A little history. Super Mario Bros. 2 was originally released for the Famicom disk system. However, Nintendo felt that the game was too hard for us poor Americans so it was never released in the US until the Super Nintendo version brought it as Super Mario Bros.: The Lost Levels in the early '90s. It was packaged as Super Mario All-Stars and came with SMB1, SMB2, SMB3, and the Lost Levels. The SNES version had upgraded graphics - sort of. It is a mesh of graphics from the original Super Mario Bros. and Super Mario World for the SNES. In the end, it was like George Lucas going back in and adding things to the original Star Wars movies - it didn't really work, they should have kept them the way they were. That is what the Wii did. It took the original game and simply ported it. That would be my recommendation but if the SNES version is all you have, it is better than nothing.
Since Americans were not given the original Mario in all of its glory, we were given the American version of Super Mario Bros. 2 which took the Japanese game Doki Doki Panic, stripped out the characters and inserted Mario characters. That is why that game plays completely different than every other Mario game - it wasn't a Mario game. Not to say it was a bad game, it was ok - nothing that I would go out of my way to play necessarily but nothing I wouldn't recommend either. But, it surely wasn't worthy of calling itself a Mario game. That didn't stop it from being the third best selling game on the NES (behind Mario 1 and Mario 3 - both superior games). Happily, Nintendo scrapped most of the new features of American Mario 2 when it made Mario 3. I would hate to imagine Luigi jumping in Mario 3 with his legs stupidly spinning or being able to be the princess and float across entire levels or, even worst yet, being Toad (was anyone ever Toad in the American SMB2?)

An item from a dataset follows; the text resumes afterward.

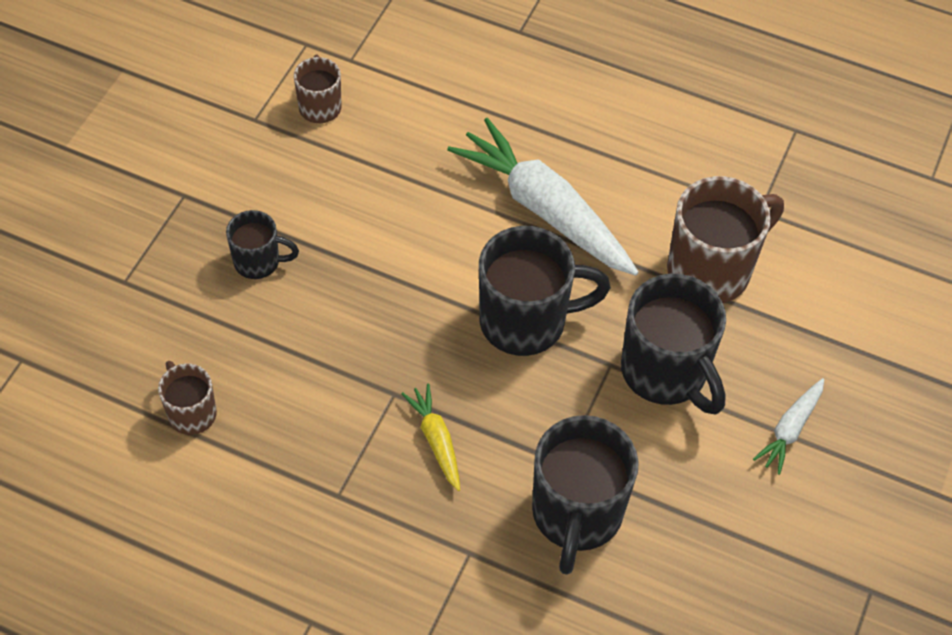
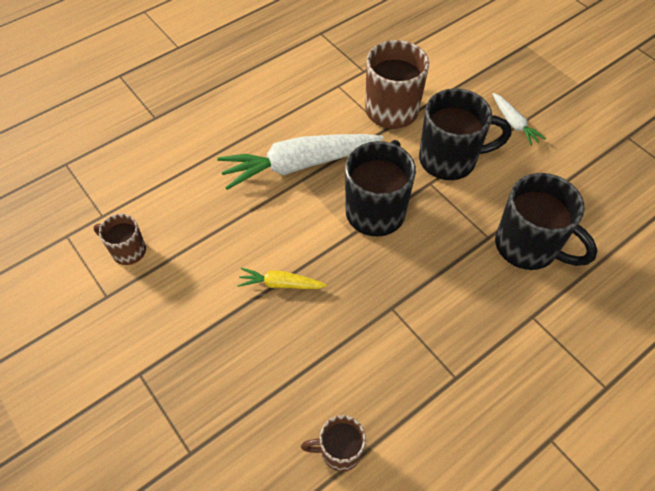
camera: 60 degrees left, 0 degrees up
black mug [226,210,299,279] -> none
yellow carrot [401,384,460,491] -> yellow carrot moved to [237,268,327,289]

There are three different versions of the real SMB2 that are acceptable to play for the Saturday night afterparty/bar game. There is a version for the Wii (actually Virtual Console), which is just the unreleased version for the NES ported over. It is available for 600 points (why it is one of the few games that costs 100 points more than all the other Wii games is beyond me). As I stated, my first choice would be the Wii version. However, if you don't have a Wii, the SNES version will work as well. Lastly, they do have a version for GameBoy Color.
What makes this game so much harder than the original? It is painfully unforgiving. The jumps have to be perfect, the timing has to be perfect, fake bowsers, and there is a bastard blue mushroom that kills you and makes you think, 'hey, I need a mushroom, great there's one. And, now I'm dead. Damn!' Forget about warping, if you warp you can't get the hidden levels. But most warps that I found took you backwards anyway. We were sitting around laughing last night at the lack of flowers in the game and my reasoning was not a lack of flowers but a lack of staying super Mario long enough to get firepower.

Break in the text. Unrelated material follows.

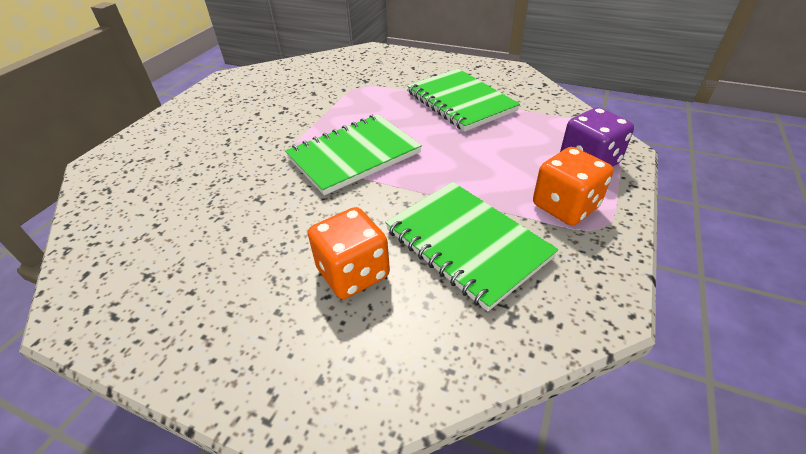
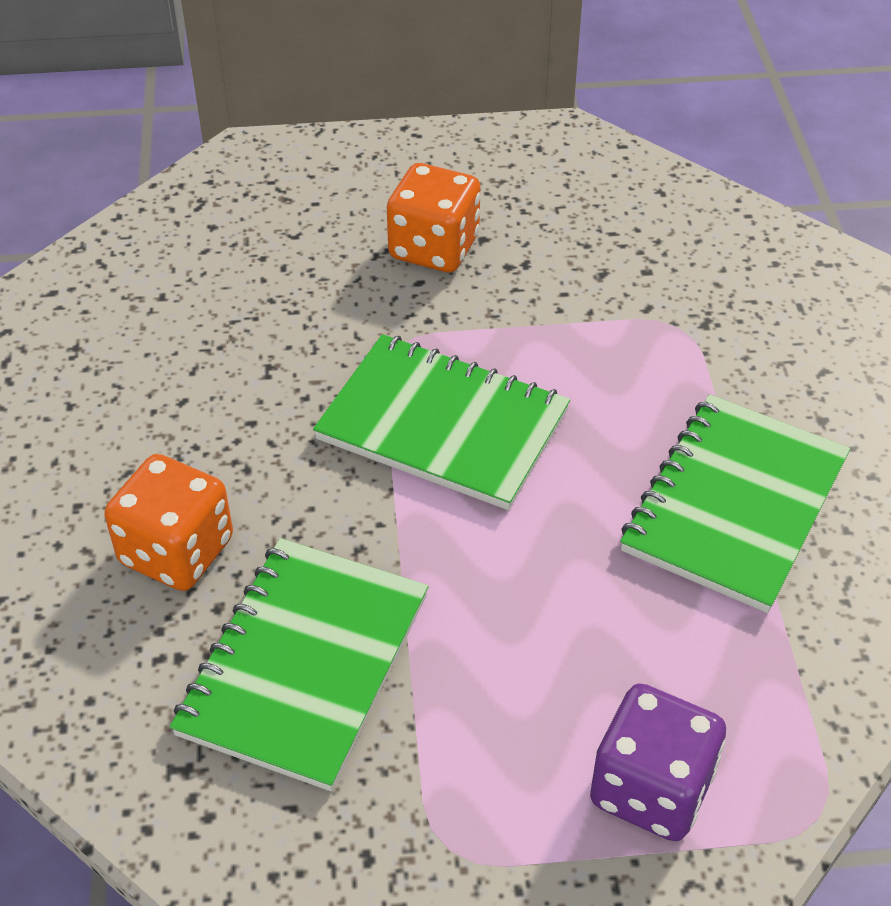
camera: 60 degrees right, 5 degrees up
orange dice [533,147,613,226] -> orange dice moved to [387,163,480,273]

Is it the hardest NES game I have ever played? Not even close. If you review 'My Top 10 Hardest Old School Nintendo Games' here this would never make that list. Word of caution: I read on 1up and on GameFAQs about Super Mario themed drinking games and would not recommend this be one of those games, unless you have a lot of booze and absolutely nothing to do tomorrow because it will have you drinking to the point that your buddies may need to call 911. See you in the emergency room.